#Loeries2021: Embracing intuition for the future with John Sanei
The first thing we need to realise, according to Sanei, is that there are many factors to consider before understanding what ‘purpose’ means in the modern world. Beyond this understanding, there are processes we need to recognise as intrinsically part of us - and some we need to throw to the wolves to move forward.
Sanei believes that we are addicted to certainty. However, there have been some events in recent years which have ripped the ability to be certain away from us - namely, the biggest event, the Covid-19 pandemic. Our brains are drawn to predictability, and when predictions become more difficult to make, we find ourselves in an uncomfortable situation where we are forced to change. Even though we might not have been happy with the normal we understood before the pandemic, we are still drawn to it - humans are reluctant to truly accept change.
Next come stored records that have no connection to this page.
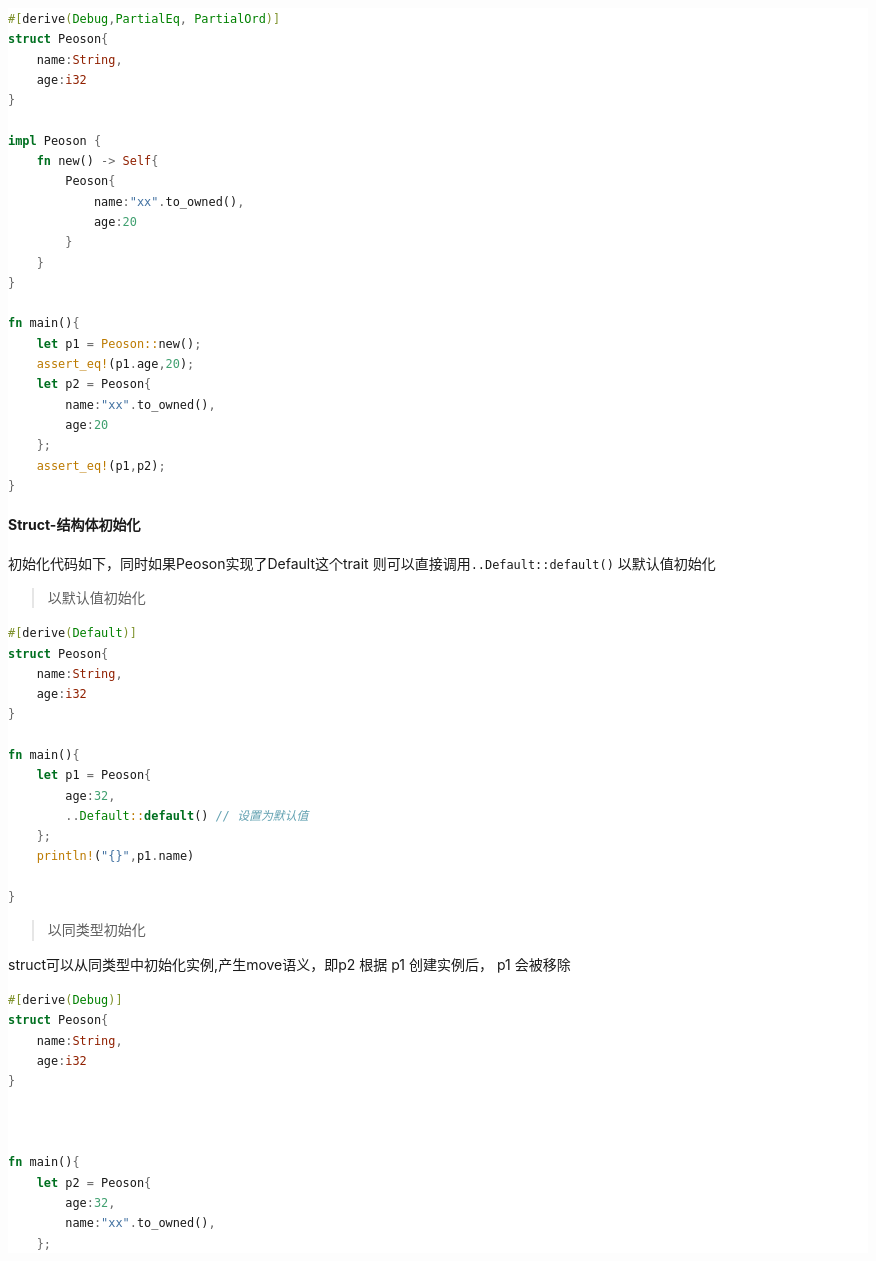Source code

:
 ```rust
#[derive(Debug,PartialEq, PartialOrd)]
struct Peoson{
    name:String,
    age:i32
}

impl Peoson {
    fn new() -> Self{
        Peoson{
            name:"xx".to_owned(),
            age:20
        }
    }
}

fn main(){
    let p1 = Peoson::new();
    assert_eq!(p1.age,20);
    let p2 = Peoson{
        name:"xx".to_owned(),
        age:20
    };
    assert_eq!(p1,p2);
}
```

#### Struct-结构体初始化
初始化代码如下，同时如果Peoson实现了Default这个trait 则可以直接调用`..Default::default()` 以默认值初始化

> 以默认值初始化

```rust
#[derive(Default)]
struct Peoson{
    name:String,
    age:i32
}

fn main(){
    let p1 = Peoson{
        age:32,
        ..Default::default() // 设置为默认值
    };
    println!("{}",p1.name)
    
}
```

> 以同类型初始化

struct可以从同类型中初始化实例,产生move语义，即p2 根据 p1 创建实例后， p1 会被移除

```rust
#[derive(Debug)]
struct Peoson{
    name:String,
    age:i32
}



fn main(){
    let p2 = Peoson{
        age:32,
        name:"xx".to_owned(),
    };
```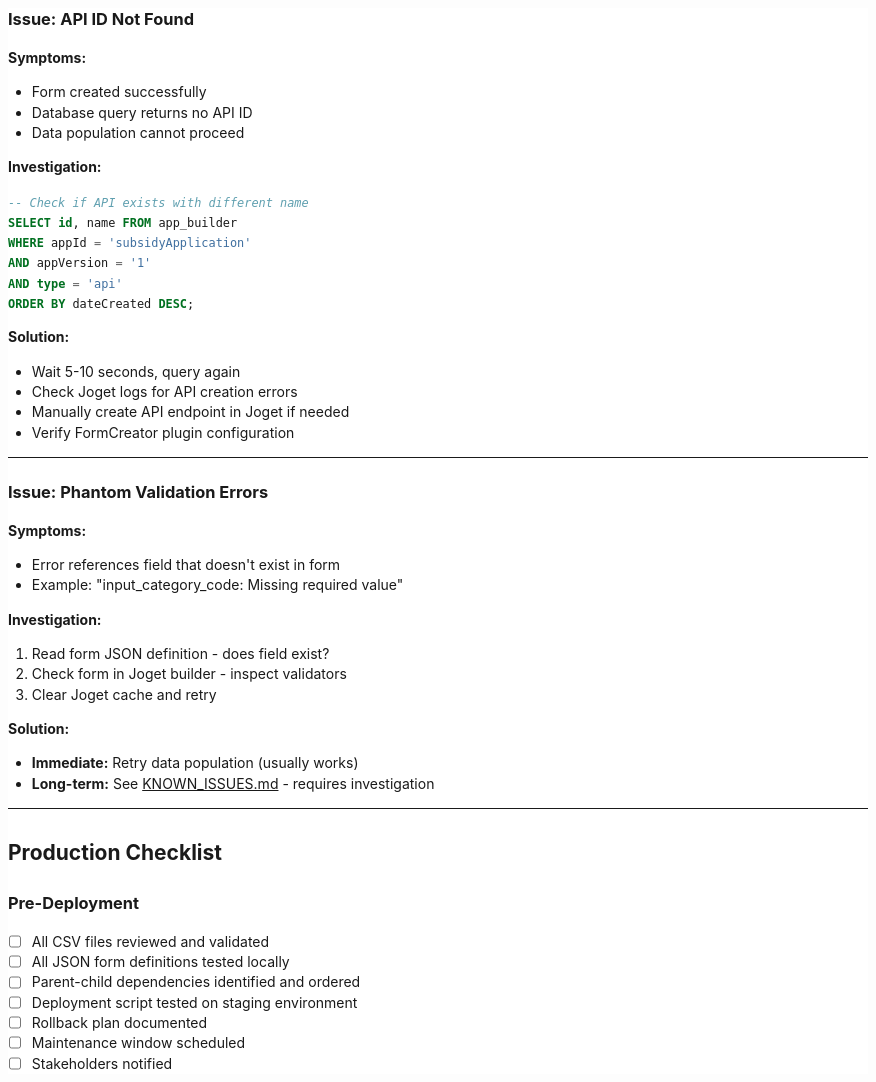 
### Issue: API ID Not Found

**Symptoms:**
- Form created successfully
- Database query returns no API ID
- Data population cannot proceed

**Investigation:**
```sql
-- Check if API exists with different name
SELECT id, name FROM app_builder
WHERE appId = 'subsidyApplication'
AND appVersion = '1'
AND type = 'api'
ORDER BY dateCreated DESC;
```

**Solution:**
- Wait 5-10 seconds, query again
- Check Joget logs for API creation errors
- Manually create API endpoint in Joget if needed
- Verify FormCreator plugin configuration

---

### Issue: Phantom Validation Errors

**Symptoms:**
- Error references field that doesn't exist in form
- Example: "input_category_code: Missing required value"

**Investigation:**
1. Read form JSON definition - does field exist?
2. Check form in Joget builder - inspect validators
3. Clear Joget cache and retry

**Solution:**
- **Immediate:** Retry data population (usually works)
- **Long-term:** See [KNOWN_ISSUES.md](KNOWN_ISSUES.md) - requires investigation

---

## Production Checklist

### Pre-Deployment

- [ ] All CSV files reviewed and validated
- [ ] All JSON form definitions tested locally
- [ ] Parent-child dependencies identified and ordered
- [ ] Deployment script tested on staging environment
- [ ] Rollback plan documented
- [ ] Maintenance window scheduled
- [ ] Stakeholders notified
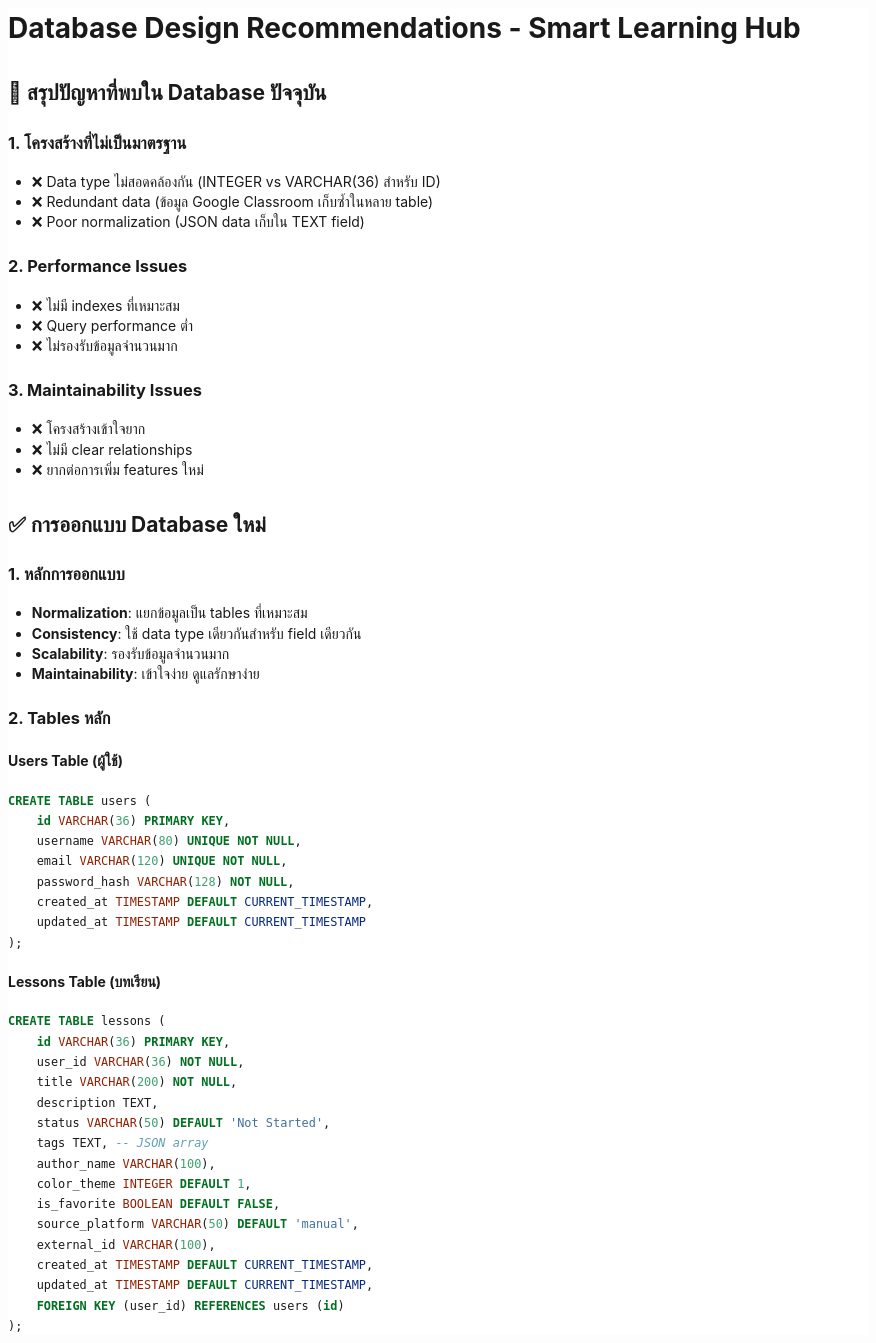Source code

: # Database Design Recommendations - Smart Learning Hub

## 🎯 **สรุปปัญหาที่พบใน Database ปัจจุบัน**

### 1. **โครงสร้างที่ไม่เป็นมาตรฐาน**
- ❌ Data type ไม่สอดคล้องกัน (INTEGER vs VARCHAR(36) สำหรับ ID)
- ❌ Redundant data (ข้อมูล Google Classroom เก็บซ้ำในหลาย table)
- ❌ Poor normalization (JSON data เก็บใน TEXT field)

### 2. **Performance Issues**
- ❌ ไม่มี indexes ที่เหมาะสม
- ❌ Query performance ต่ำ
- ❌ ไม่รองรับข้อมูลจำนวนมาก

### 3. **Maintainability Issues**
- ❌ โครงสร้างเข้าใจยาก
- ❌ ไม่มี clear relationships
- ❌ ยากต่อการเพิ่ม features ใหม่

## ✅ **การออกแบบ Database ใหม่**

### 1. **หลักการออกแบบ**
- **Normalization**: แยกข้อมูลเป็น tables ที่เหมาะสม
- **Consistency**: ใช้ data type เดียวกันสำหรับ field เดียวกัน
- **Scalability**: รองรับข้อมูลจำนวนมาก
- **Maintainability**: เข้าใจง่าย ดูแลรักษาง่าย

### 2. **Tables หลัก**

#### **Users Table** (ผู้ใช้)
```sql
CREATE TABLE users (
    id VARCHAR(36) PRIMARY KEY,
    username VARCHAR(80) UNIQUE NOT NULL,
    email VARCHAR(120) UNIQUE NOT NULL,
    password_hash VARCHAR(128) NOT NULL,
    created_at TIMESTAMP DEFAULT CURRENT_TIMESTAMP,
    updated_at TIMESTAMP DEFAULT CURRENT_TIMESTAMP
);
```

#### **Lessons Table** (บทเรียน)
```sql
CREATE TABLE lessons (
    id VARCHAR(36) PRIMARY KEY,
    user_id VARCHAR(36) NOT NULL,
    title VARCHAR(200) NOT NULL,
    description TEXT,
    status VARCHAR(50) DEFAULT 'Not Started',
    tags TEXT, -- JSON array
    author_name VARCHAR(100),
    color_theme INTEGER DEFAULT 1,
    is_favorite BOOLEAN DEFAULT FALSE,
    source_platform VARCHAR(50) DEFAULT 'manual',
    external_id VARCHAR(100),
    created_at TIMESTAMP DEFAULT CURRENT_TIMESTAMP,
    updated_at TIMESTAMP DEFAULT CURRENT_TIMESTAMP,
    FOREIGN KEY (user_id) REFERENCES users (id)
);
```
This is where the process of transformation comes in, and there are three stages Sanei highlights:
- Sadness: The understanding that there is an identity you need to leave behind, which can be difficult to accept.
- Strange: Where do you go now that you know you need to leave this identity behind?
- Adventure: Finding your feet, accepting the change, and marching forward with the new.
Sanei believes that at this time in our lives, we are still in the sadness and strange stages of transformation, but the adventure is yet to come.
Throughout history, change cycles have been identified in terms of what we need to prioritise to be successful. The first cycle looks at three distinctive revolutions which have characterised what is important for success:
- Agriculture: This was focused on the strength of the body - how long can you physically put in the work to make sure you produce what you need?
- Industrial: With the introduction of machines to do what we need, intelligence became the primary aspect of success during this time.
- Quantum: We are now seeing the introduction of Artificial Intelligence that the way we make decisions needs to change - and rely more on intuition than intelligence and left-brained thinking.
The second cycle Sanei referenced from The Fourth Turning by Neil Howe and William Strauss. The book focuses on the cycles of history, and how we have experienced the same cycles over again every 100 years.
- The high: The most recent high we experienced was in 1946, just after World War II. Things were upbeat, and a peaceful living strategy was adopted.
- The awakening: The most recent awakening we experienced was in 1964, which marked a spiritual upheaval and introduction of new communication processes with computers.
- The unravelling: This cycle started in 1984, and marked the beginning of unravelling ideas of communism in places like China, as well as the idea of ‘profit over everything’. The tragedy of 9/11 also sparked the start of conspiracy theories.
- The crisis: This cycle started in 2008 with the financial crisis. The mark of secular upheaval, this cycle is still ongoing and is expected to continue until 2028.
Crisis of meaning
The main effect that we find with these cycles is that at many points people experience a crisis of meaning.
Today, we can particularly see this in how we try to find a purpose in which is becoming an increasingly AI-driven world. Where does our purpose lie? The answer is not necessarily simple, but can be put into a few words; we need to adopt an economy of learning.
With increasing changes in society, we find ourselves at an impasse: do we embrace the past, which seems to be the easy choice, or look towards the future, no matter how unsure we are about it?
Purpose in a changing world
Intuition begs meaning. We understand that with the penetration of AI, many jobs are once again becoming obsolete, as some did during the Industrial Revolution. This time, again, we need to figure out what our purpose in the new world will be.
Sanei believes that intuition and the adoption of curiosity is the only way we will be able to move forward effectively. The purpose is not necessarily one tangible thing we can hold, but rather a process of adopting wisdom, curiosity, intuition, and reimagination. Not stagnating means not falling into the trap of being ‘resilient', and rather embracing the change to come, being wired for the puzzle, not the solution, to remain relevant.